/wasm-ai

Vercel and web-llm template to run wasm models directly in the browser.

Primary LanguageTypeScriptApache License 2.0Apache-2.0

WASM AI

Everything you need to run llms natively in the browser
and look good doing it.

Twitter FollowLicense

Live DemoKey FeaturesOne Click DeployUsage

wasmaidemo.mp4

WASM AI is a quickstart template to run large language models completely in the browser. Modern 7B LLMs (even quantized to q4) are incredibly intelligent - good enough for text-to-SQL search, creative writing, analysis, NLP and other tasks - or to be a friend on an airplane. You can now run them in the browser for complete privacy, at blazing inference speeds, without a cent of cloud costs.

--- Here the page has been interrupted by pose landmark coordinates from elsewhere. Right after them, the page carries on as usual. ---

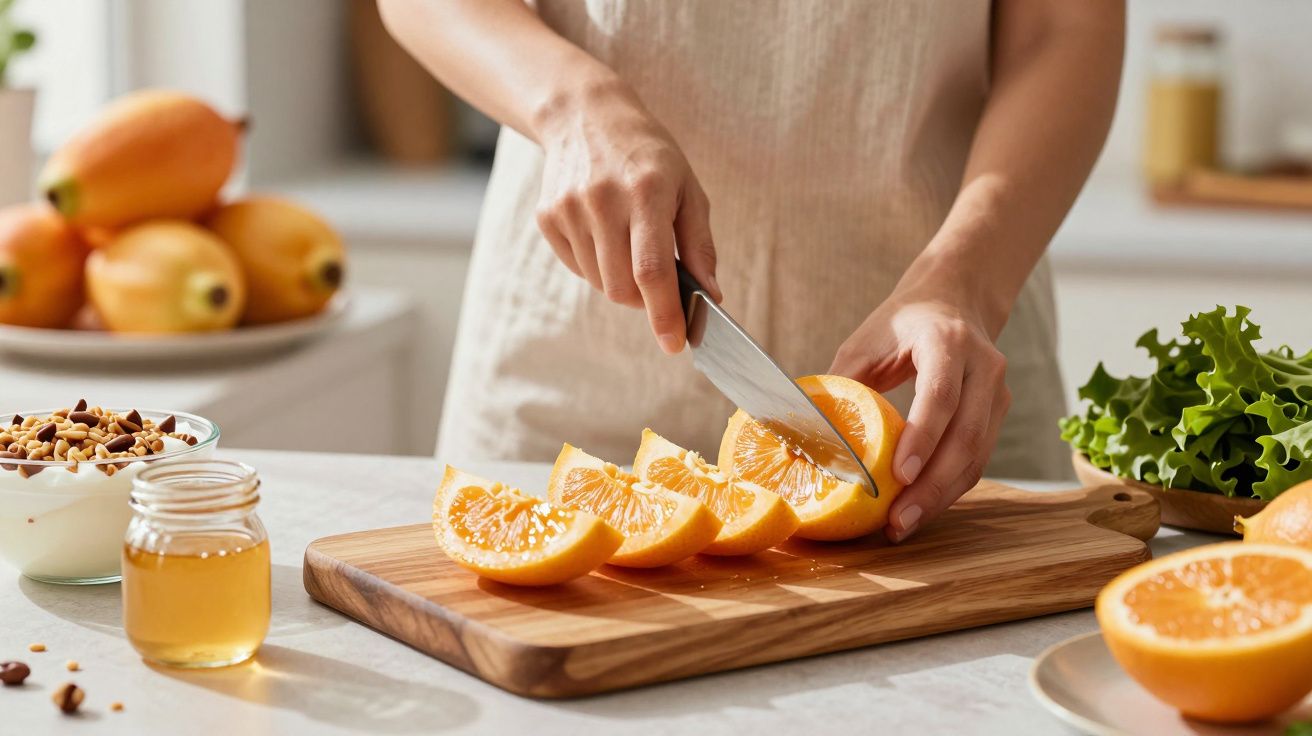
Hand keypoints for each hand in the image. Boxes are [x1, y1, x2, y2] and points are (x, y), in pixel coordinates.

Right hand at [534, 82, 720, 352]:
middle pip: (622, 287)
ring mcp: (570, 209)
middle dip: (645, 301)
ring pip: (599, 283)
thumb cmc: (648, 155)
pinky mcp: (548, 216)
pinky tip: (603, 232)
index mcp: (646, 193)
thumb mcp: (688, 188)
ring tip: (628, 241)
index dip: (664, 313)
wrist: (585, 115)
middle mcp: (603, 201)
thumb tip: (710, 295)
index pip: (653, 271)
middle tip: (657, 283)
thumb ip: (700, 244)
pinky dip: (596, 265)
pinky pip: (577, 267)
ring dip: (620, 280)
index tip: (675, 343)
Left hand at [828, 276, 1010, 542]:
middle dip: (931, 485)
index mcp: (947, 341)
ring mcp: (997, 392)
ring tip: (902, 525)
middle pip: (966, 435)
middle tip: (896, 521)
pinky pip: (977, 460)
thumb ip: (839, 385)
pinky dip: (948, 488)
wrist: (952, 299)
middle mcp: (983, 366)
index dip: (922, 437)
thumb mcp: (863, 343)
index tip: (898, 476)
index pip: (941, 394)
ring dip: (940, 497)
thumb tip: (800, 435)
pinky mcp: (998, 414)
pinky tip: (919, 509)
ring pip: (977, 456)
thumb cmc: (900, 323)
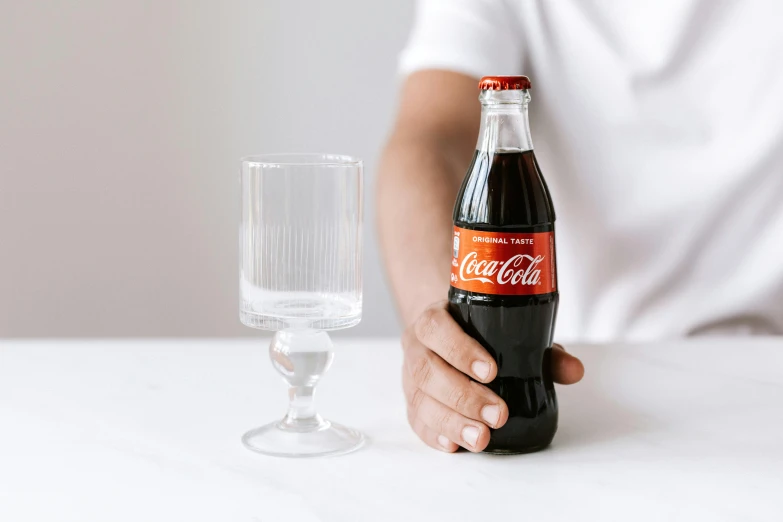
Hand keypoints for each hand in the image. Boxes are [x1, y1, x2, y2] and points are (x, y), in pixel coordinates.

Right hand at [402, 300, 583, 452]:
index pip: (437, 328)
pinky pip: (415, 420)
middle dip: (463, 396)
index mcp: (435, 320)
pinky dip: (434, 434)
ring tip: (482, 438)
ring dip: (452, 422)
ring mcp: (409, 376)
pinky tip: (455, 445)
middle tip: (497, 415)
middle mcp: (417, 346)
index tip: (491, 371)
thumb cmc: (478, 334)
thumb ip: (541, 351)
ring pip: (420, 400)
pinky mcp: (411, 402)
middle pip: (427, 371)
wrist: (444, 334)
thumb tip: (574, 371)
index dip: (460, 349)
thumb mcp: (508, 333)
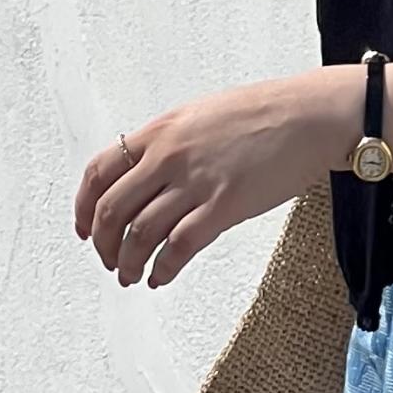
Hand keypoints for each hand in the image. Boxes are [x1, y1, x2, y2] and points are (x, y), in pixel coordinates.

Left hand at [74, 66, 359, 288]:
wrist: (309, 116)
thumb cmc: (264, 114)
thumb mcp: (200, 116)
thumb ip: (168, 144)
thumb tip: (146, 174)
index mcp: (160, 132)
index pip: (99, 171)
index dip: (83, 206)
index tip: (83, 229)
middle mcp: (169, 156)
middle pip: (111, 210)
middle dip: (102, 244)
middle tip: (109, 261)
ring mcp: (195, 182)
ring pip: (139, 234)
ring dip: (128, 263)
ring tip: (131, 277)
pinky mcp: (224, 207)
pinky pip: (178, 247)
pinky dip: (162, 269)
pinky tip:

WASM AI puts together work from far more talented people (like the folks at MLC LLM, who built the library to compile huggingface models into other formats, and Vercel, who made Vercel AI and the chatbot template).

Key Features

This repo is meant to be a quickstart to build and iterate on local, open-source models in the browser, even distribute them as part of larger apps. We have a few things here that might be useful:

  • Two smart, compiled models

    • Dolphin 2.2.1 and OpenHermes-2.5 are provided as compiled wasm-compatible models to test. I can compile other models on request, when I get the time.
  • Swap between local and cloud easily

    • I kept things as compatible as I could with Vercel's AI library, which has useful things like backpressure and streaming. You can swap them by changing these two constants. That's it. This should make testing and validation easier for your apps.
  • Web workers

    • took some figuring out, but the local model and inference sits inside a worker, so the UI can run smoother.
  • UI Bells and whistles

    • live code and markdown formatting, scroll to bottom, etc. I got most of these from the chatbot template, but I've cleaned out everything else and done a fresh migration.
  • Local Transcription with Whisper

    • In the spirit of doing everything on the browser, Whisper-turbo is now integrated, to do voice chat directly in the browser. If you'd like just the base chat things, pull the just-chat branch.

This repo is the work of one overworked dev, and meant to be for educational purposes. Use at your own risk!

For other projects, check out wishful search!, or say hi on Twitter!

One-click deploy

Deploy your own to Vercel with a single click:

Deploy with Vercel

Usage

Clone the repo. Then:

yarn
yarn dev

That's it!

Not done yet

  1. Error handling - Sometimes things fail. I haven't handled those times yet. For all the other times, there's Masterca-
  2. More support - There's a crypto.randomUUID issue on mobile even on WebGPU-enabled Chrome. I'm torn between patching the web-llm package or asking them to help.